Melanoma inhibitor of apoptosis protein is expressed differentially in melanoma and melanocytic naevus, but similarly in primary and metastatic melanomas.

BACKGROUND: Malignant melanoma is highly resistant to current treatments. The inhibitor of apoptosis protein (IAP) family member, melanoma IAP (ML-IAP), is overexpressed in some melanoma cell lines, rendering them resistant to apoptotic signals. Targeting ML-IAP is a promising approach to treating melanoma. However, the status of ML-IAP expression in human melanoma tissues and the difference in expression between melanoma and melanocytic naevus are not known. AIMS: To investigate these issues. METHODS: ML-IAP expression in 48 archived patient samples (34 melanomas and 14 dermal naevi) was assessed by immunohistochemistry and by in situ hybridisation and reverse transcription polymerase chain reaction (RT-PCR) assays developed for the study. RESULTS: Expression of ML-IAP was detected in 47.6-70.6% (10 of 21 to 24 of 34) of the melanomas, varying with detection methods.
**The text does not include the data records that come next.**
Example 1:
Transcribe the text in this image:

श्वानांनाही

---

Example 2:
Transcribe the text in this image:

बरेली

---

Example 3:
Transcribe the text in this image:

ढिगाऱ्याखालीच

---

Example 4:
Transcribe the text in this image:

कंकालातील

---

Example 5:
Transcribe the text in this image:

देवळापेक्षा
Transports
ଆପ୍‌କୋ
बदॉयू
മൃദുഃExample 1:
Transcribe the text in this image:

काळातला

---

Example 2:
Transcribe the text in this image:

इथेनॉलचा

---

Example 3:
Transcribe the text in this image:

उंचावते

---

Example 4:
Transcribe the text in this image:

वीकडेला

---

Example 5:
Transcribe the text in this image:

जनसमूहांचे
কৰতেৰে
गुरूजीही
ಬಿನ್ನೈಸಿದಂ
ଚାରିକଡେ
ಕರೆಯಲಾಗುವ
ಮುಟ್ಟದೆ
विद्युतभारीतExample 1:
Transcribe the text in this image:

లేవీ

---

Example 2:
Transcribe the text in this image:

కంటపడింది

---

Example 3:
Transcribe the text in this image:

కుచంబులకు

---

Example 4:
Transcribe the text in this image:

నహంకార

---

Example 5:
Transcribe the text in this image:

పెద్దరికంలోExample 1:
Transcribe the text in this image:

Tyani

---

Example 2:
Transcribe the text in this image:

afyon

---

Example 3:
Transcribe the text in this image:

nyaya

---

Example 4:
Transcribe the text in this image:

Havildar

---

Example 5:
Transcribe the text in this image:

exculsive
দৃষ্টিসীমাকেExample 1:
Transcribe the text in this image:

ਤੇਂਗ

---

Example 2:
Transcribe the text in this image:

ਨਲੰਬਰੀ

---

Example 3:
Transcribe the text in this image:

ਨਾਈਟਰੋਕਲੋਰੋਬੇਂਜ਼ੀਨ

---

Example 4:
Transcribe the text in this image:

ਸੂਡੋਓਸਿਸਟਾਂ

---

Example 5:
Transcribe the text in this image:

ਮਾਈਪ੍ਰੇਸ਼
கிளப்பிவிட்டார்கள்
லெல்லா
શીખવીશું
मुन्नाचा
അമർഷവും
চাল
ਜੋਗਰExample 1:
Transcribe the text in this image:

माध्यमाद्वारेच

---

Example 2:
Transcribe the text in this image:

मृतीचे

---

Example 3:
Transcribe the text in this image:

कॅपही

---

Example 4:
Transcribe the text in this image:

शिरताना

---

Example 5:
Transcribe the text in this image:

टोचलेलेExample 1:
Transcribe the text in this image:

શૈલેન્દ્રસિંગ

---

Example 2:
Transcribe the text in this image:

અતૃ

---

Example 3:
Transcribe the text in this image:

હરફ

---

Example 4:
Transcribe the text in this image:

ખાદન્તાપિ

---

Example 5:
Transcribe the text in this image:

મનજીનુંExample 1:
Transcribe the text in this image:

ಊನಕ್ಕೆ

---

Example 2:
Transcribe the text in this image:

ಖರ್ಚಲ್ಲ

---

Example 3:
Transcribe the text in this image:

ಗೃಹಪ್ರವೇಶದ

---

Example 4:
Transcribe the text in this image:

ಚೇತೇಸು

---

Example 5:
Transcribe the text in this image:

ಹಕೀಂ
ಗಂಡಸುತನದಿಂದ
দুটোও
The expression rate in melanoma was much higher than that in melanocytic naevus (10.0-21.4%; one of 10 to three of 14). No significant difference was seen between primary and secondary melanomas. ML-IAP expression rates assessed by the three methods were in agreement. CONCLUSIONS: The ML-IAP expression rate in archived melanoma tissues is around 50-70%, with no difference between primary and secondary melanomas. A small number of dermal naevi ( approximately 20%) also expressed ML-IAP.